WS264 release

C. elegans sORFs

sORFs.org is a public repository of small open reading frames (sORFs) identified by ribosome profiling (RIBO-seq).

It contains predicted sORF regions for several species, including C. elegans.

We have annotated 118 predicted sORF regions as coding (CDS) isoforms of the existing genes. It is likely that in the next release, where these isoforms do not overlap with existing isoforms, these sORF regions will be changed to be individual genes and not isoforms.

52 of these annotated sORF regions do not start with the canonical Methionine AUG initiation codon. It is possible that they use a non-canonical initiation codon. Some of these non-canonical initiation codons are not the expected non-canonical initiation codon Isoleucine, but code for residues like Valine.

Trichuris muris

This release we see the integrated of the Edinburgh strain of Trichuris muris version TMUE3.1. This species has been fully integrated as a core species meaning there are stable IDs and tracking with inclusion in all additional pipelines and analysis.
The genome assembly and gene annotation has been taken directly from the Pathogen Genomics group at the WTSI. Additional mapping of gene mergers, splits and transfer of IDs from the TMUE2.2 has been done to allow users to identify their genes of interest.

Caenorhabditis nigoni

This release includes the Caenorhabditis nigoni genome assembly and gene set described in “Rapid genome shrinkage in a self-fertile nematode reveals sperm competition proteins” by Da Yin, et. al (Science 359,55-61 2018) as non-core species set.
This species should be of special interest, due to its phylogenetic closeness to C.briggsae and its differences in sexual reproduction.

The data is available as files on the WormBase FTP site, as well as the JBrowse genome browser.

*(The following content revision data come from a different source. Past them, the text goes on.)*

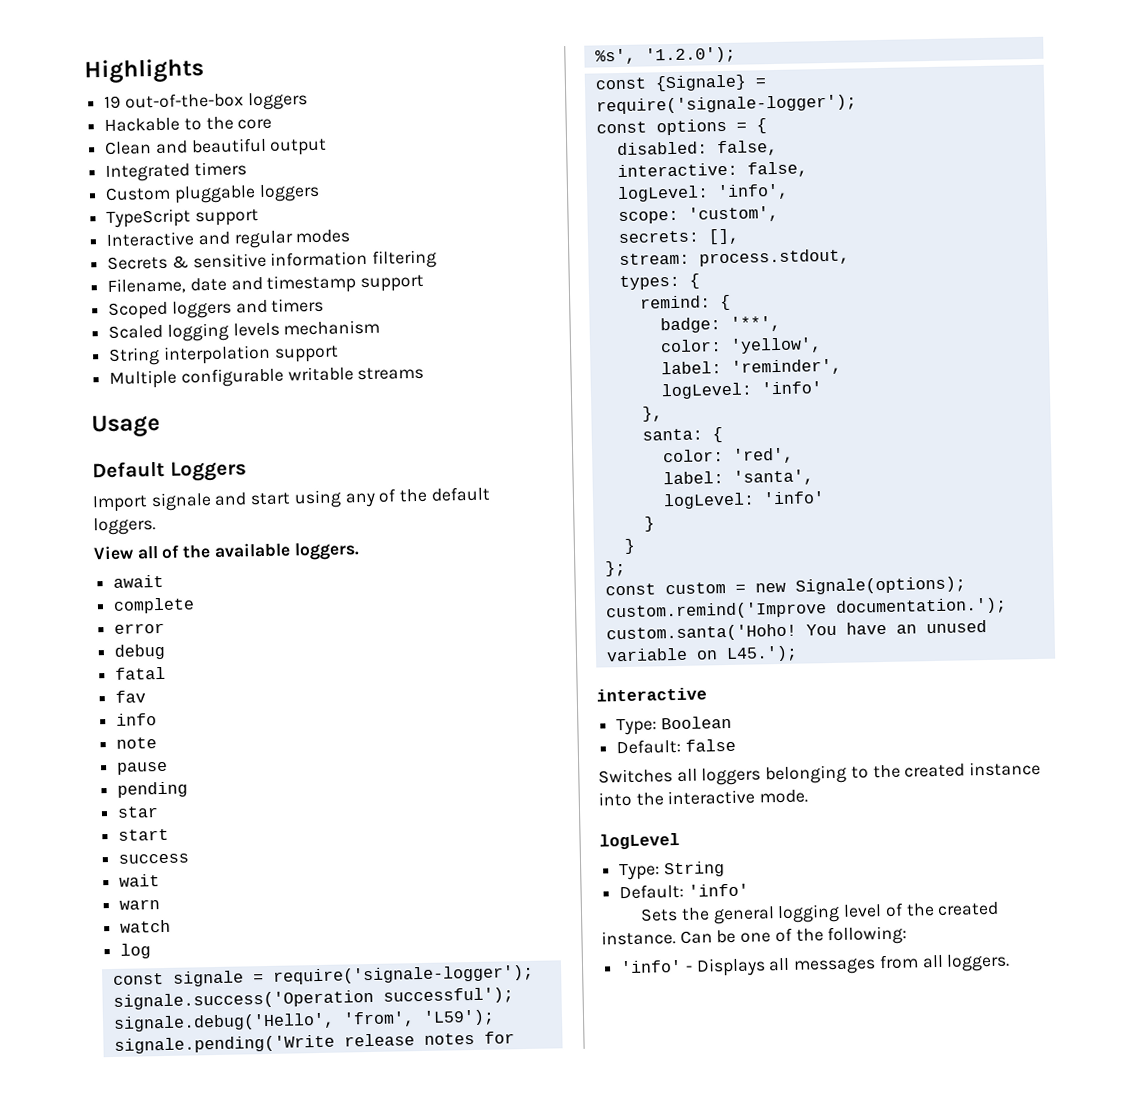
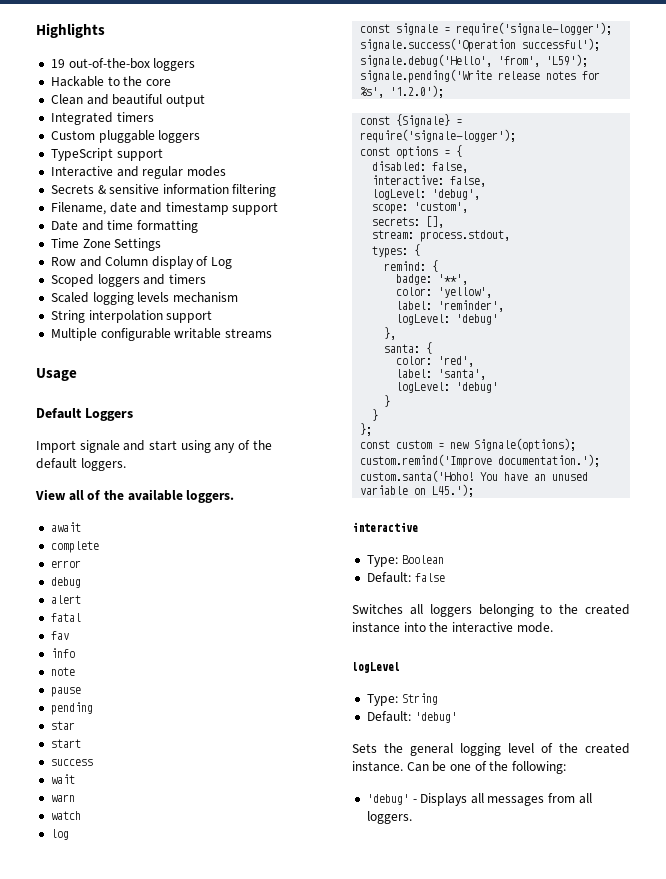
(425, 283) none -> [50,220,198,233] [50,238,162,251] [50,256,233,269] // Date and time formatting // Time Zone Settings // Row and Column display of Log
(166, 651) none -> [50,595,81,604] // alert
[716,183,789,201] 'info', -> [432,189,481,200] 'debug',
[760,381,822,395] 'info' -> [456,314,499,325] 'debug'
[762,491,825,505] 'info' -> [456,382,499,393] 'debug'
[687,883,749,897] 'info' -> [414,712,457,723] 'debug'
[620,959,683,974] 'info' -> [366,794,409,805] 'debug'

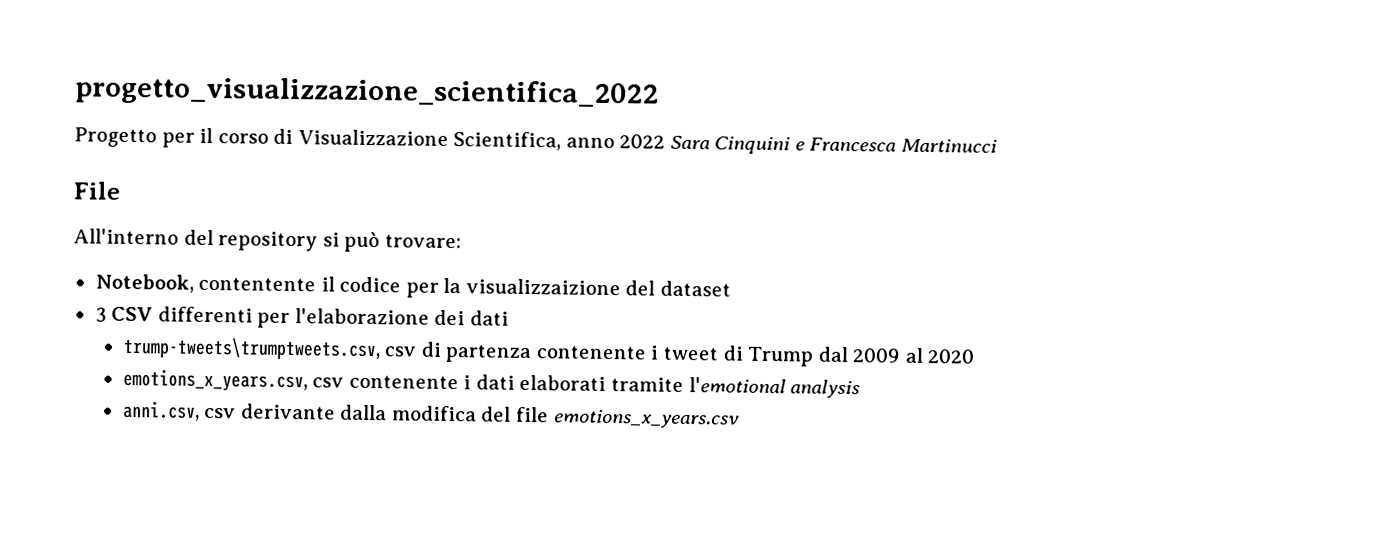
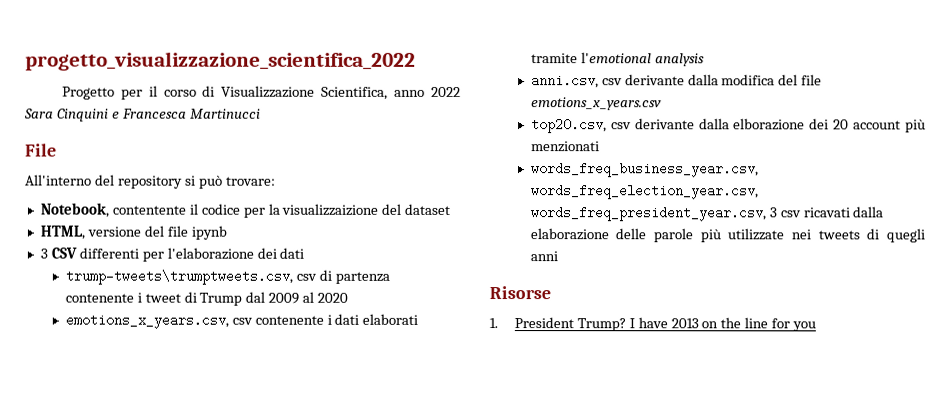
(731, 288) none -> [39,225,227,240] // HTML, versione del file ipynb
(740, 419) none -> [530,118,927,134] [530,141,600,153] [530,162,759,178] [529,184,759,200] [529,206,884,222] [529,228,926,243] [529,251,558,262] [489,286,551,300] [489,317,817,332] // top20.csv, csv derivante dalla elborazione dei 20 account più menzionati // words_freq_business_year.csv, words_freq_election_year.csv, words_freq_president_year.csv, 3 csv ricavati dalla elaborazione delle parole più utilizzate nei tweets di quegli anni // Risorse // 1. President Trump? I have 2013 on the line for you

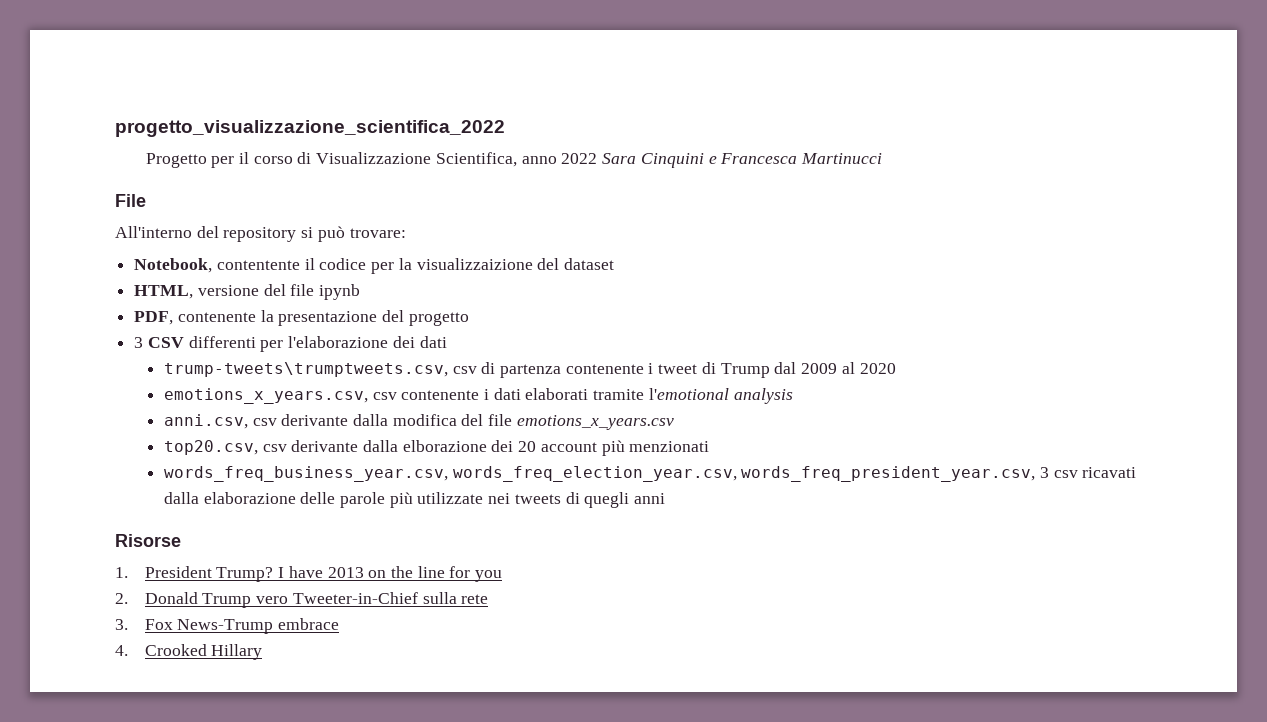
(227, 232) none -> [134,310,469,326] // PDF, contenente la presentazione del progetto
(817, 326) none -> [115,592,489,608] [115,618,340,634] [115,644,263,660] // 2. Donald Trump vero Tweeter-in-Chief sulla rete // 3. Fox News-Trump embrace // 4. Crooked Hillary

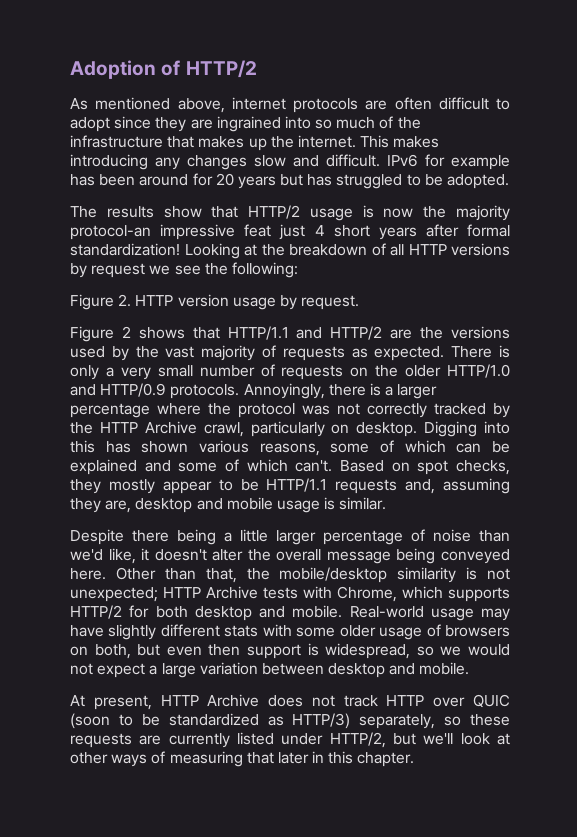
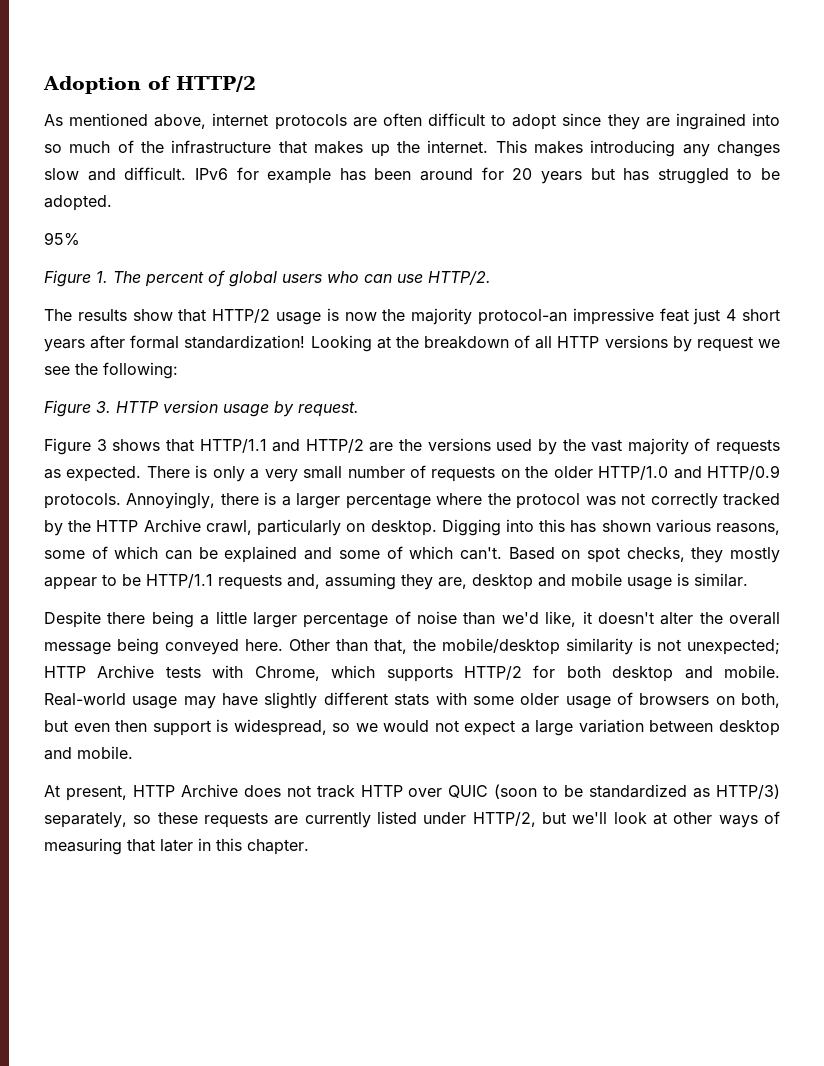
(510, 181) none -> [44,232,80,246] [44,270,491,287] // 95% // Figure 1. The percent of global users who can use HTTP/2.
[118,294,132,307] 2. -> [96,401,111,413] 3.
[121,326,131,338] 2 -> [96,439,107,451] 3

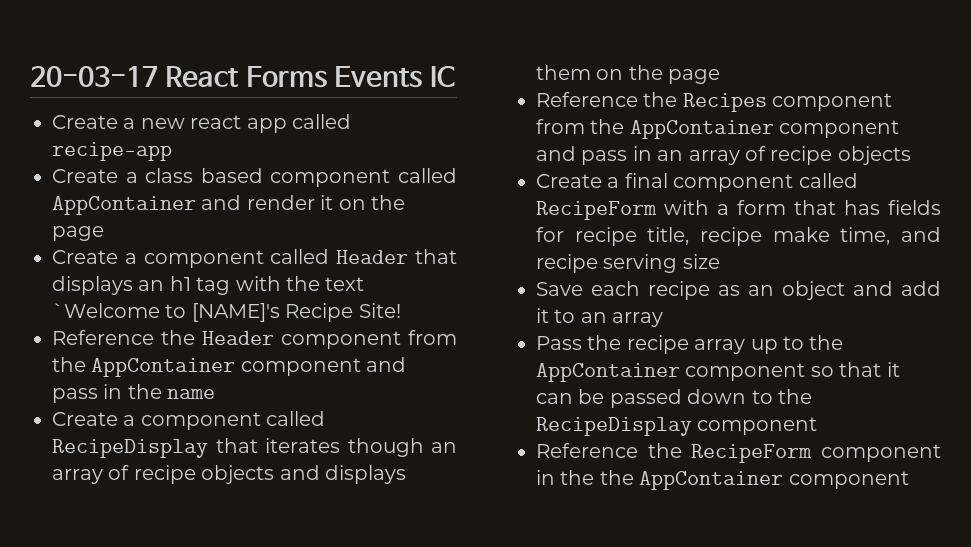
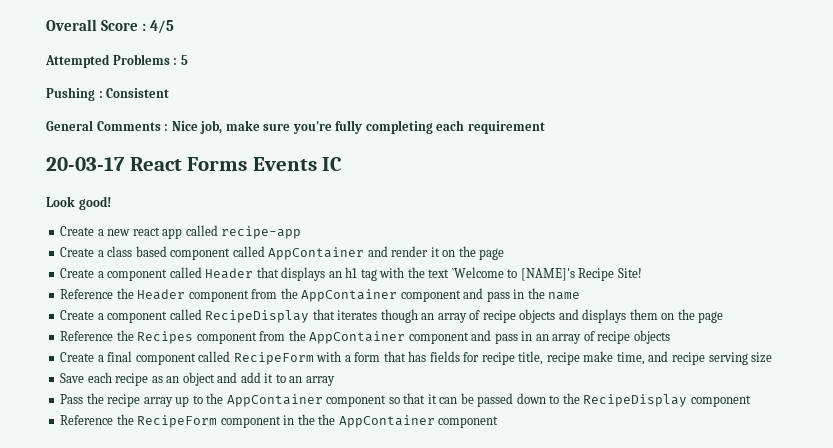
(30, 76) none -> [46,19,175,34] [45,54,188,68] [46,87,170,101] [46,120,545,134] Overall Score : 4/5 // Attempted Problems : 5 // Pushing : Consistent // General Comments : Nice job, make sure you're fully completing each requirement //
(455, 76) none -> [46,196,111,210] // Look good!

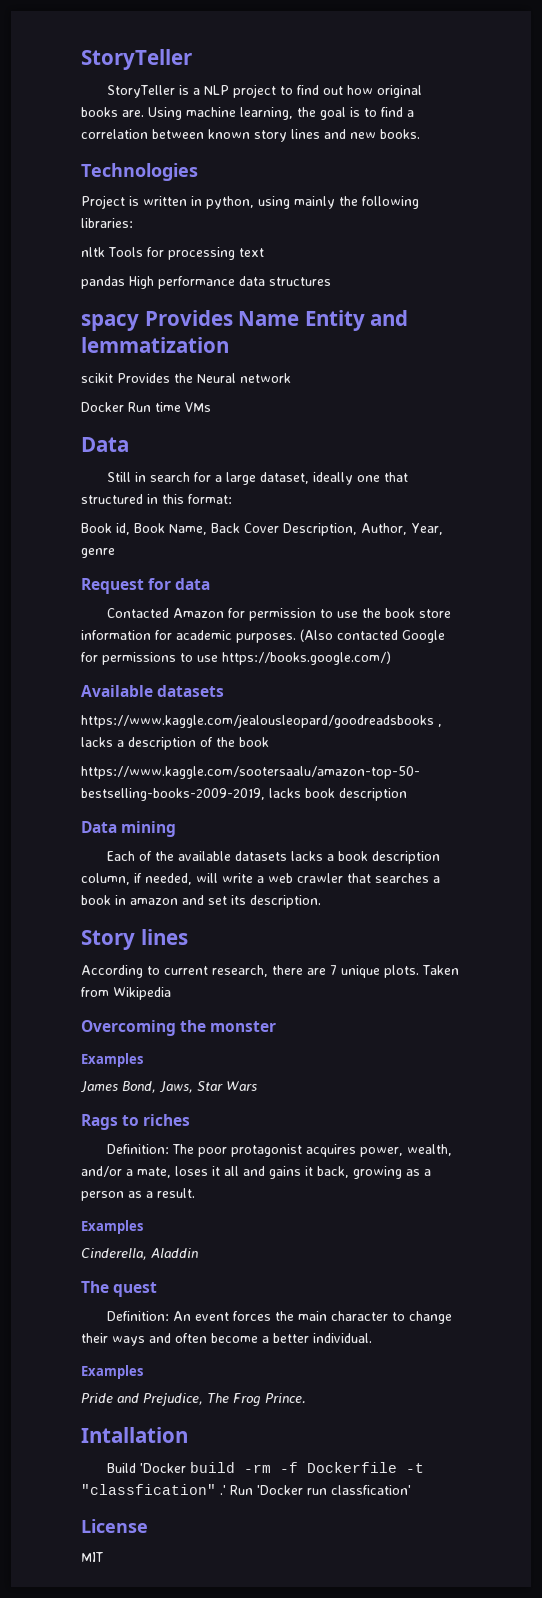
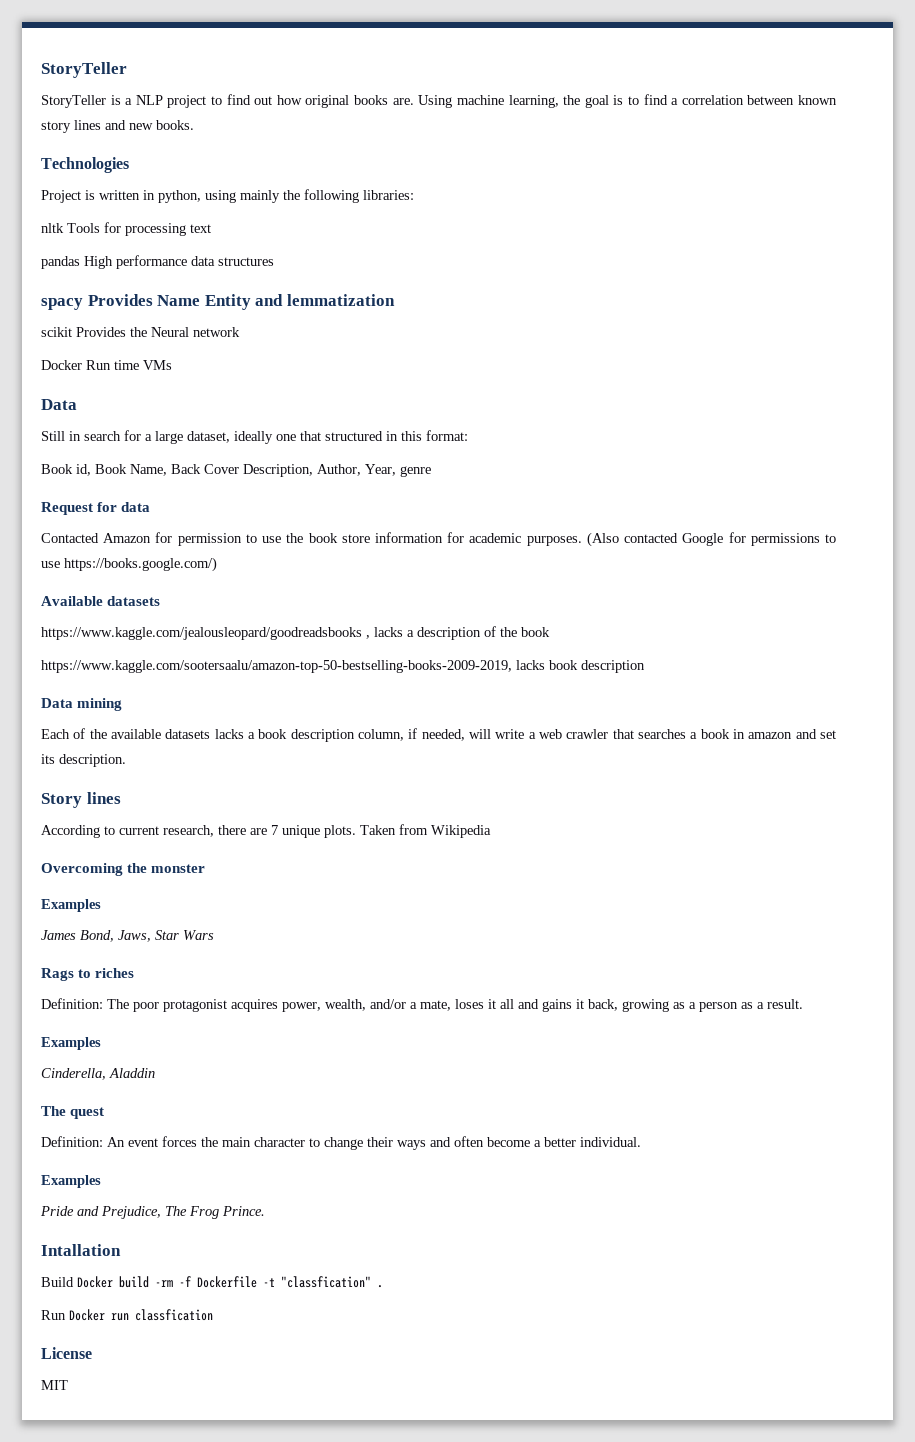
[139,1463,186,1473] 'Docker -> [77,1276,113,1288] Docker
[220,1485,411,1495] .' Run 'Docker run classfication' -> [377,1285,383,1288] [41,1309,213,1321] . // Run Docker run classfication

Gene Transfer Format (GTF) files now available

WormBase now provides the canonical gene set for each species in Gene Transfer Format (GTF, http://mblab.wustl.edu/GTF22.html). These files can be used directly by a number of popular sequence analyses tools (e.g. Cufflinks).

The GTF files are available from the WormBase FTP site, for example, the GTF file for C. elegans, c_elegans.PRJNA13758.WS253.canonical_geneset.gtf.gz, is available here.

 

WS247: C. briggsae genes have descriptions!

In the previous WS246 release we introduced automated gene descriptions for C. elegans genes that lacked a manually written one. These gene descriptions include information related to orthology, process, function and sub-cellular localization (when these data-types have been curated in the WormBase database), giving the user a quick overview of the gene. The current WS247 release includes automated descriptions for over 18,000 C. briggsae genes.  Check out the C. briggase gene pages to view these descriptions under ‘Overview’!  In future releases, we will add genes from many more species!  Also, WormBase is working on user-friendly forms which you can use to edit these descriptions and make them better.